■ Task requirements
Edit the passage on the spiked stories, beginning at "Allen confirmed that" and stopping after "26th & 27th.", and put "the station" wherever "KKOB" appears.

■ Document passage

>>

A New Reason Offered for Spiking the Stories

Allen confirmed that he had, in fact, heard several times from Wilson's representative, Cheshire, as the stories were rolling on KKOB on Tuesday and Wednesday, February 26th & 27th.

Although she had complained about the stories, Allen says that Cheshire's calls weren't the reason he'd pulled them. He told us that he removed the stories because MacCallum hadn't obtained comment from Wilson or her campaign. He hadn't mentioned that particular reason in his memo, however. Instead, he gave several other explanations for spiking the stories. Nor did he mention that point to reporter Dennis Domrzalski, whose well-sourced scoop on MacCallum's resignation offered a number of details of what allegedly occurred at the February 17th GOP Delegate Nominating Convention in Bernalillo County, NM, according to three different sources.

MacCallum was quick to note, when we told her of Allen's response, that she had every intention to get comment from Wilson, and that her first series of stories had already included statements from an interview with state GOP spokesperson Scott Darnell. That first series ran four times on the night of February 26th and during morning drive on the 27th. Stories including interviews with Cargo ran in the afternoon on the 27th, when Allen then called MacCallum to ask her to contact Wilson's camp for comment. Before she could do so the next morning, her stories had already been pulled off the air by Allen for reasons detailed in his email on the morning of the 28th.

Though Allen's memo to MacCallum never mentioned lack of comment from Wilson as the reason why he pulled the stories, he now says that was the reason.

"This comes down to one key point to me. That is, if we're going to run this kind of story, that are making these allegations, we have to at least call all the sides," he said, "and she didn't do it."

Allen claims, and MacCallum confirms, that they spoke by phone the night before he sent the memo. She says she told him during that conversation that she'd be more than happy to contact Wilson for comment.

"I told him sure, I'll do that. I'll call her tomorrow, I told him," adding that the phone call with Allen came late Wednesday night at around 6:30pm. "I was already [at the station] late, it was past my shift," she told us. When she came to work the following morning, she found his email memo, notifying her that he'd pulled the stories which would have otherwise run during the morning drive news rotation.

"I read the email, I read it again, and I said 'I don't believe this shit.' I forwarded it to my husband and said I am outta here." She says she was livid. "You don't pull stories off the air because a politician gets pissed," she told The BRAD BLOG.

<<

■ Available data
>>

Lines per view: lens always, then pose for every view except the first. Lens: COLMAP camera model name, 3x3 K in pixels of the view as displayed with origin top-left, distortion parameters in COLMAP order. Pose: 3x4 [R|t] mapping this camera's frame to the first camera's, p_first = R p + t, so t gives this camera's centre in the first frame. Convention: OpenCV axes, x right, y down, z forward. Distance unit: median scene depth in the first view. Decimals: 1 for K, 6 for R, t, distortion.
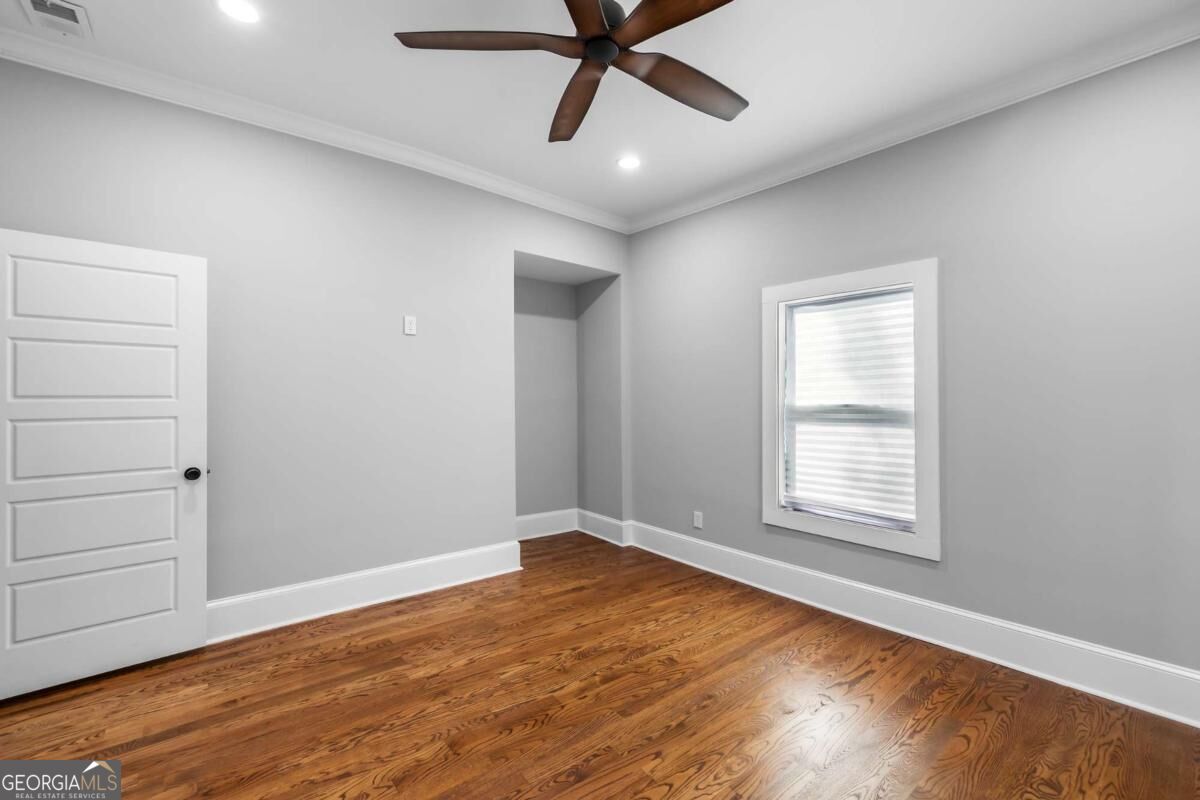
lens RADIAL K [[511.3, 0, 597.1], [0, 511.3, 389.2], [0, 0, 1]] dist [-0.001228, 0.000000]
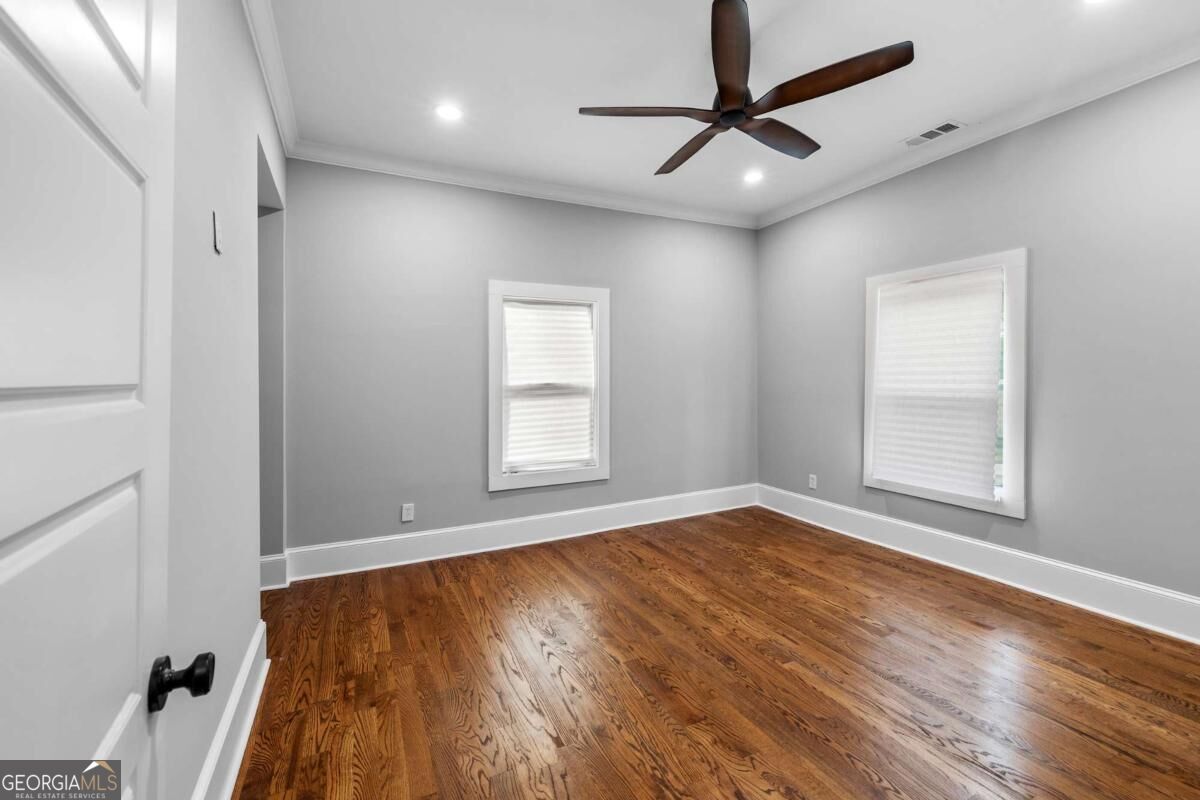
lens RADIAL K [[511.3, 0, 597.1], [0, 511.3, 389.2], [0, 0, 1]] dist [-0.001228, 0.000000]
pose [[0.236792, -0.029484, 0.971113, -1.053341], [-0.000536, 0.999535, 0.030478, 0.006735], [-0.971560, -0.007738, 0.236666, 0.773577]]
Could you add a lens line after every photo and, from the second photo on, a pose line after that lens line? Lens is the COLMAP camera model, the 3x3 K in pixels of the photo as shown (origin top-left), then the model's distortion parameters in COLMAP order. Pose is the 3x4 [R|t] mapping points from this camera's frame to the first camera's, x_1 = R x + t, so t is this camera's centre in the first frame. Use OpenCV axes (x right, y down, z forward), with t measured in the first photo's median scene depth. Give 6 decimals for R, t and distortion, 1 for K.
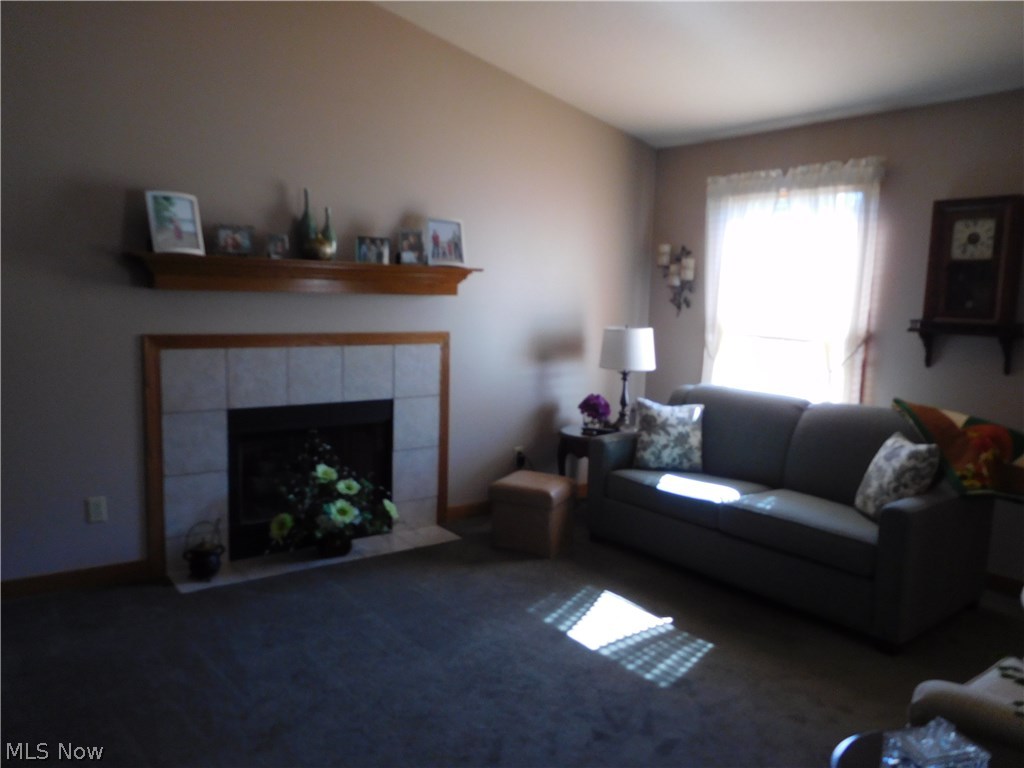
lens RADIAL K [[767.6, 0, 512.0], [0, 767.6, 384.0], [0, 0, 1]] dist [-0.023912, 0.001557]
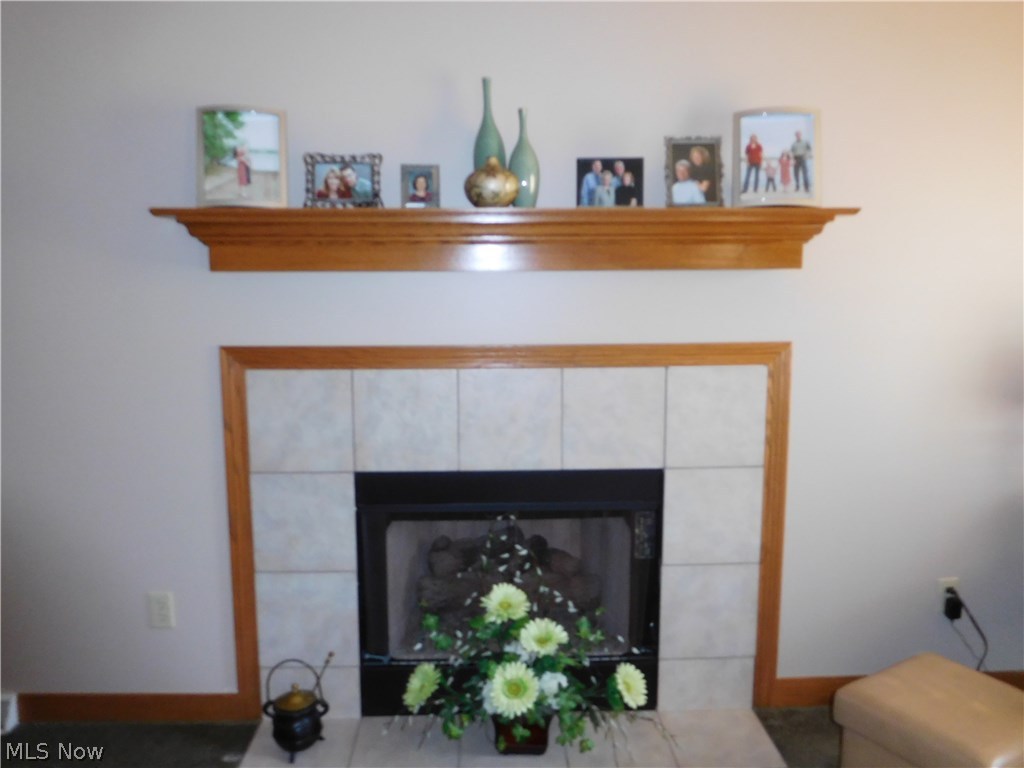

<<

■ Exercise solution
Allen confirmed that he had, in fact, heard several times from Wilson's representative, Cheshire, as the stories were rolling on the station on Tuesday and Wednesday, February 26th & 27th.